- [What you should do]
Search the entries below for the string "planning" and give the number of lines that hold it, nothing else.

- [Records supplied]
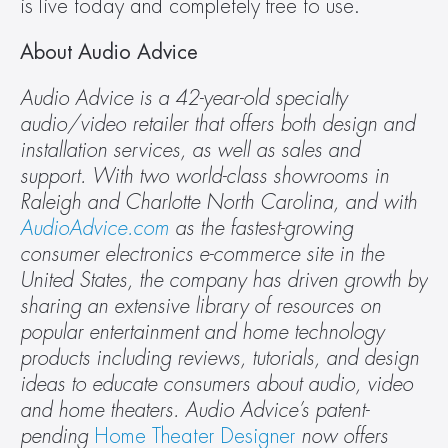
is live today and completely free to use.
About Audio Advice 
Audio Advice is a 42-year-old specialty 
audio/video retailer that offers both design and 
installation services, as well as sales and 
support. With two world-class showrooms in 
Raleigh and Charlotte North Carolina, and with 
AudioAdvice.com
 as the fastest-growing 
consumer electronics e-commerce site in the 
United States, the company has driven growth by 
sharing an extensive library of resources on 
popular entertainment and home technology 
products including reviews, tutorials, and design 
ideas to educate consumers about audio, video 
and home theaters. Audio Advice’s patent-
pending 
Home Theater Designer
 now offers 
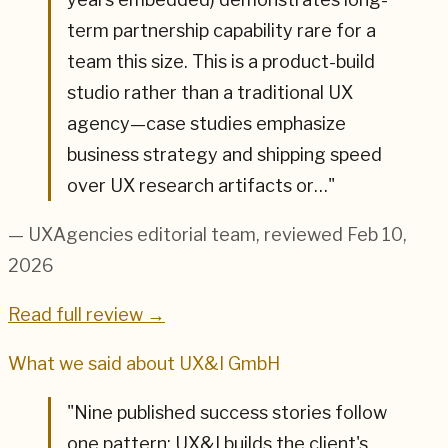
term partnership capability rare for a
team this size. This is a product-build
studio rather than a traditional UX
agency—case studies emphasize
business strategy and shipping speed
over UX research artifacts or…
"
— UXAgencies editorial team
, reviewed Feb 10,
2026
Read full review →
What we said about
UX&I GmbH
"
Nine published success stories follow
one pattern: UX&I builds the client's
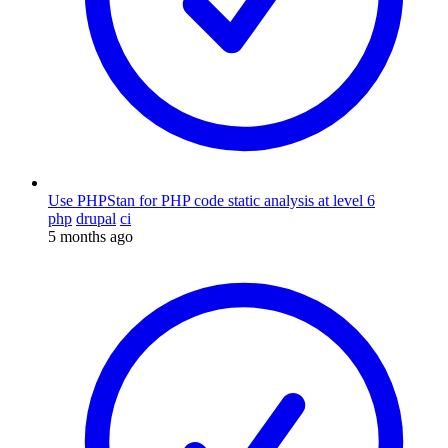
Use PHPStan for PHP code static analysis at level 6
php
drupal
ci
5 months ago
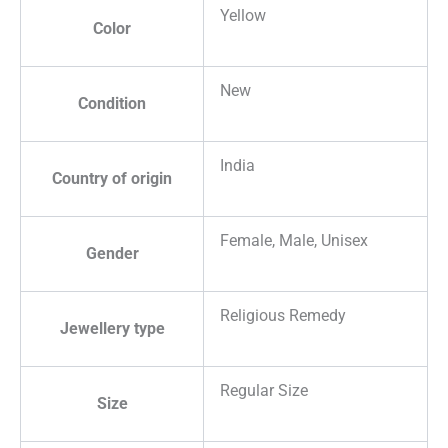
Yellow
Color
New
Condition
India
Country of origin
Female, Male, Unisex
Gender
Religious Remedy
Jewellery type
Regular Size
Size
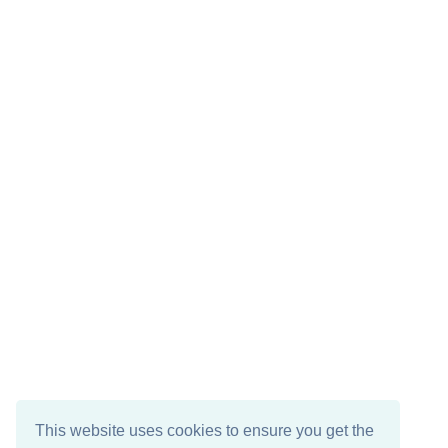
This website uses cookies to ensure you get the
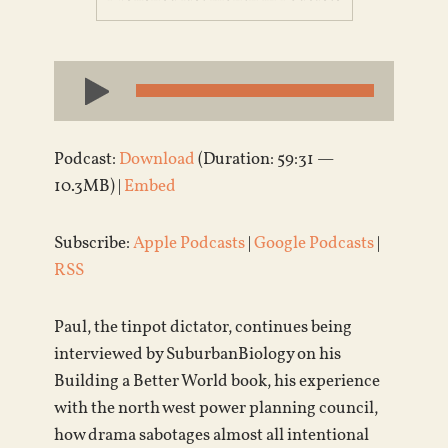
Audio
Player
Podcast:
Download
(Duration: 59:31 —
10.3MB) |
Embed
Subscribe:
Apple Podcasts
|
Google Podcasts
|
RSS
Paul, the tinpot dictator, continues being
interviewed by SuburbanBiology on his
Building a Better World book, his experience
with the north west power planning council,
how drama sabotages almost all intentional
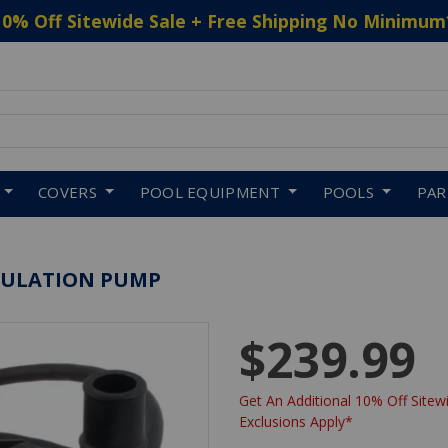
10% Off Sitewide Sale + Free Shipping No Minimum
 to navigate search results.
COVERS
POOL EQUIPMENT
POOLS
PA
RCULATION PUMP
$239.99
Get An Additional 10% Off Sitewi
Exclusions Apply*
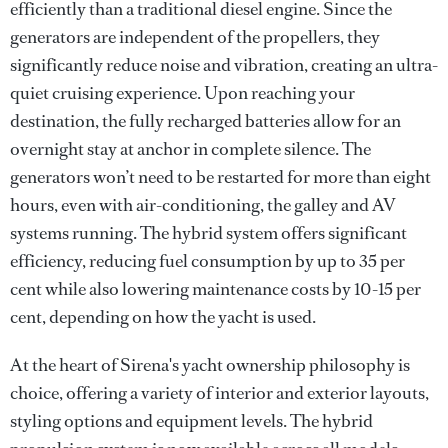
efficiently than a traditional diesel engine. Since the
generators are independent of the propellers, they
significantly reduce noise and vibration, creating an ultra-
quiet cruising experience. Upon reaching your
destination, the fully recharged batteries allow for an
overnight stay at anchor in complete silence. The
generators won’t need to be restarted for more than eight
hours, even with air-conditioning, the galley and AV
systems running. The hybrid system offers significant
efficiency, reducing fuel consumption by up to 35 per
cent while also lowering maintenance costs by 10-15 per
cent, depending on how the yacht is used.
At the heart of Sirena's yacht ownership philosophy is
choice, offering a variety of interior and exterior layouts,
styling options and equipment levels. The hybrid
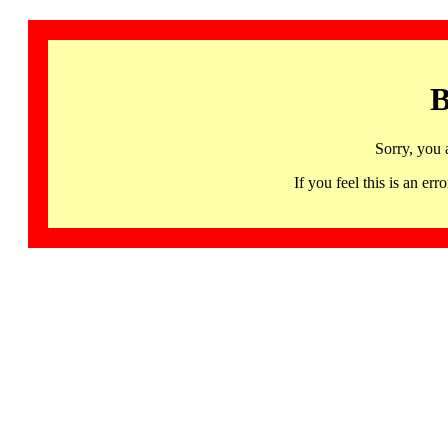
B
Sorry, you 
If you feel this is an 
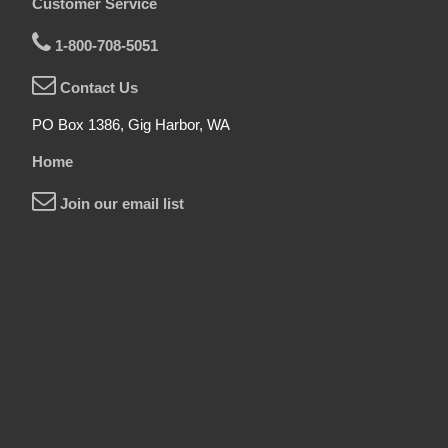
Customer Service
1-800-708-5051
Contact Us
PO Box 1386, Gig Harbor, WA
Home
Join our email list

--

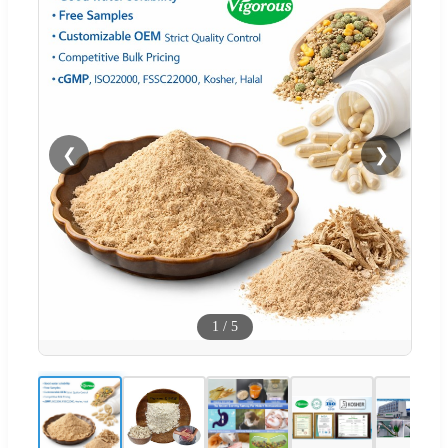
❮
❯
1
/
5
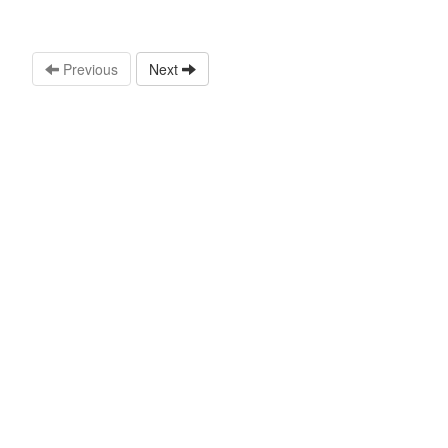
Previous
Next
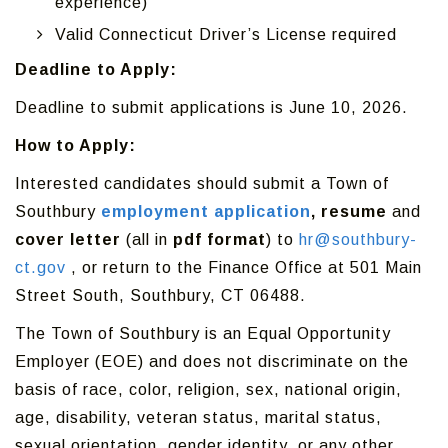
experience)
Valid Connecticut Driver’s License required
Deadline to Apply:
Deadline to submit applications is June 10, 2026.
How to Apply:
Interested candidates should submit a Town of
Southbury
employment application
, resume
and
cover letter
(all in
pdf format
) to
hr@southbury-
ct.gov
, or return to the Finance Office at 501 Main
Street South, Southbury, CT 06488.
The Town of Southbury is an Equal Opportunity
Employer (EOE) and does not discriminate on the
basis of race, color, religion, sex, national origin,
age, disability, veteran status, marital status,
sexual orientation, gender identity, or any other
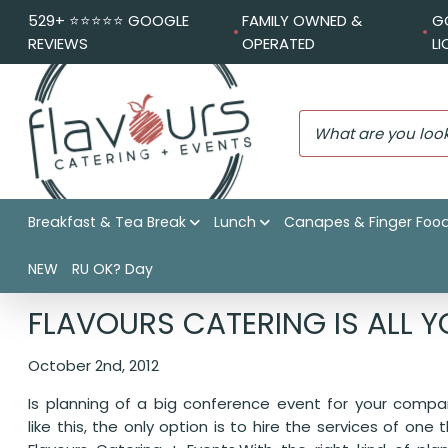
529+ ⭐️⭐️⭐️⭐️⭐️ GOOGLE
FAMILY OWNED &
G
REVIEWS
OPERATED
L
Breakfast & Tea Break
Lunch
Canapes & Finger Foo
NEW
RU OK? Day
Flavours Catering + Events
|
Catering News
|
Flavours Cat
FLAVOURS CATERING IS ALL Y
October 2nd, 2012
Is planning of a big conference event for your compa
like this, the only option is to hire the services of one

...

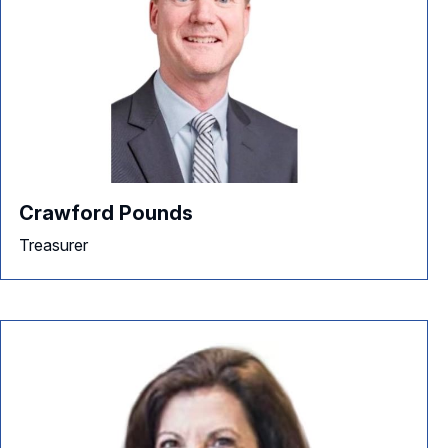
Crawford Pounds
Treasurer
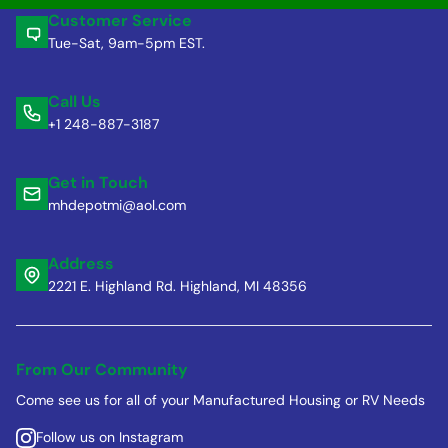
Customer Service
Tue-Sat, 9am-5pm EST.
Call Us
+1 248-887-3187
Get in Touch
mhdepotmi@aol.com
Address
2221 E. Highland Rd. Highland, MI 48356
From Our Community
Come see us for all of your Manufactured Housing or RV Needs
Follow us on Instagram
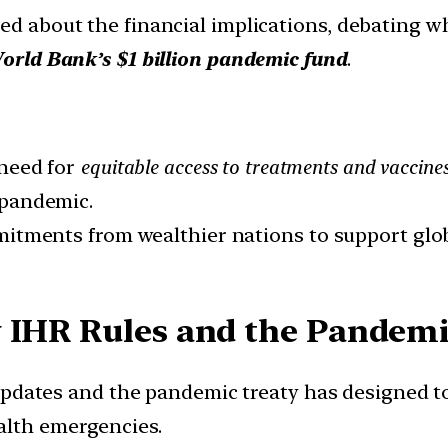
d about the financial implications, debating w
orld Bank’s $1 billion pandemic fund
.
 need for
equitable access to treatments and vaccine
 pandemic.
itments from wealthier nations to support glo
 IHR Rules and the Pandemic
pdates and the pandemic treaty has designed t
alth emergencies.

- [Output of the task]
2